**Task description:** Recast part of the entries as a Markdown table with the columns "Row" and "Line," numbering each row and omitting blank lines. Begin at the line that contains "## HelloFresh - Kits" and stop after the final line of the entries.

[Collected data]
────────

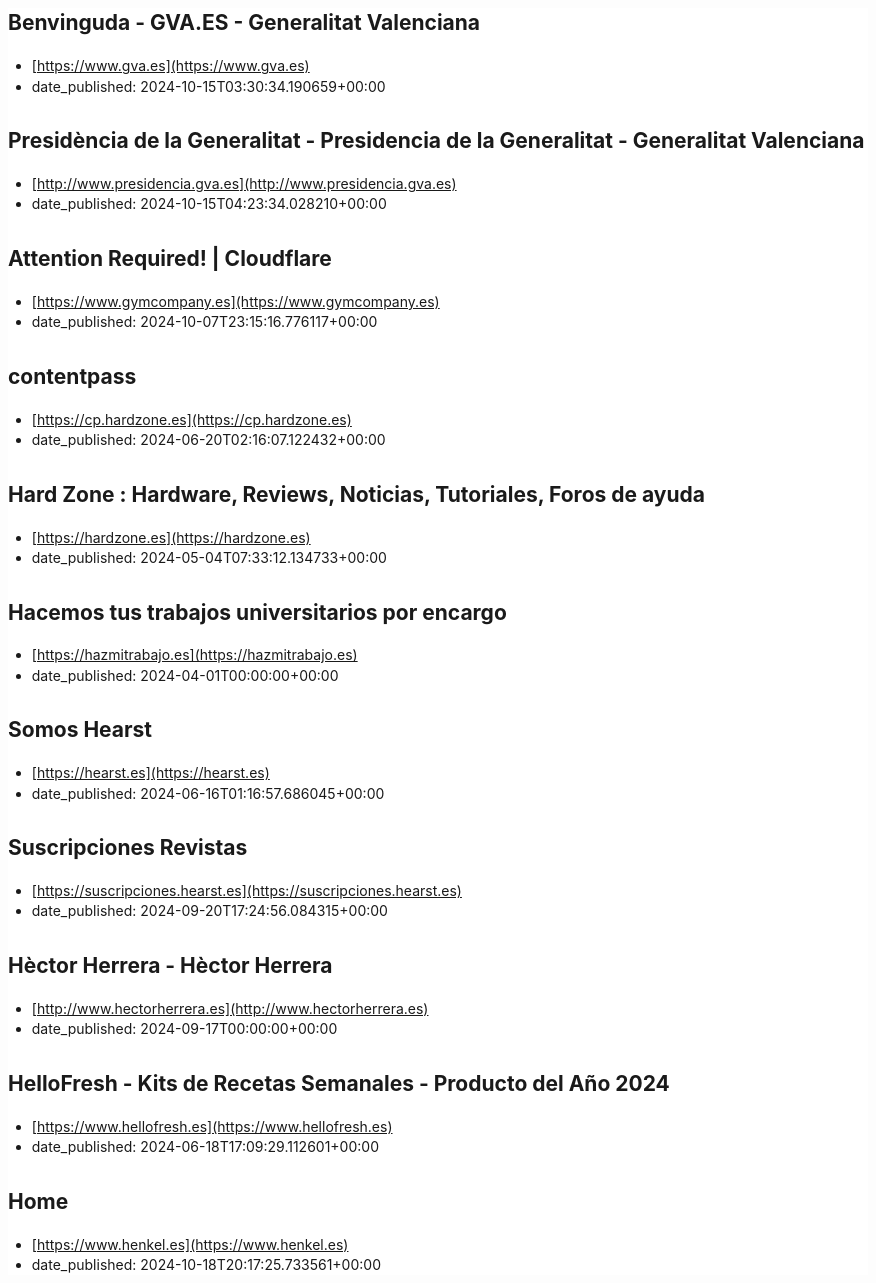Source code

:  ## Benvinguda - GVA.ES - Generalitat Valenciana
 - [https://www.gva.es](https://www.gva.es)
 - date_published: 2024-10-15T03:30:34.190659+00:00

 ## Presidència de la Generalitat - Presidencia de la Generalitat - Generalitat Valenciana
 - [http://www.presidencia.gva.es](http://www.presidencia.gva.es)
 - date_published: 2024-10-15T04:23:34.028210+00:00

 ## Attention Required! | Cloudflare
 - [https://www.gymcompany.es](https://www.gymcompany.es)
 - date_published: 2024-10-07T23:15:16.776117+00:00

 ## contentpass
 - [https://cp.hardzone.es](https://cp.hardzone.es)
 - date_published: 2024-06-20T02:16:07.122432+00:00

 ## Hard Zone : Hardware, Reviews, Noticias, Tutoriales, Foros de ayuda
 - [https://hardzone.es](https://hardzone.es)
 - date_published: 2024-05-04T07:33:12.134733+00:00

 ## Hacemos tus trabajos universitarios por encargo
 - [https://hazmitrabajo.es](https://hazmitrabajo.es)
 - date_published: 2024-04-01T00:00:00+00:00

 ## Somos Hearst
 - [https://hearst.es](https://hearst.es)
 - date_published: 2024-06-16T01:16:57.686045+00:00

 ## Suscripciones Revistas
 - [https://suscripciones.hearst.es](https://suscripciones.hearst.es)
 - date_published: 2024-09-20T17:24:56.084315+00:00

 ## Hèctor Herrera - Hèctor Herrera
 - [http://www.hectorherrera.es](http://www.hectorherrera.es)
 - date_published: 2024-09-17T00:00:00+00:00

 ## HelloFresh - Kits de Recetas Semanales - Producto del Año 2024
 - [https://www.hellofresh.es](https://www.hellofresh.es)
 - date_published: 2024-06-18T17:09:29.112601+00:00

 ## Home
 - [https://www.henkel.es](https://www.henkel.es)
 - date_published: 2024-10-18T20:17:25.733561+00:00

────────

**Result of this exercise:**
| Row | Line |
|---|---|
| 1 |  ## HelloFresh - Kits de Recetas Semanales - Producto del Año 2024 |
| 2 |  - [https://www.hellofresh.es](https://www.hellofresh.es) |
| 3 |  - date_published: 2024-06-18T17:09:29.112601+00:00 |
| 4 |  ## Home |
| 5 |  - [https://www.henkel.es](https://www.henkel.es) |
| 6 |  - date_published: 2024-10-18T20:17:25.733561+00:00 |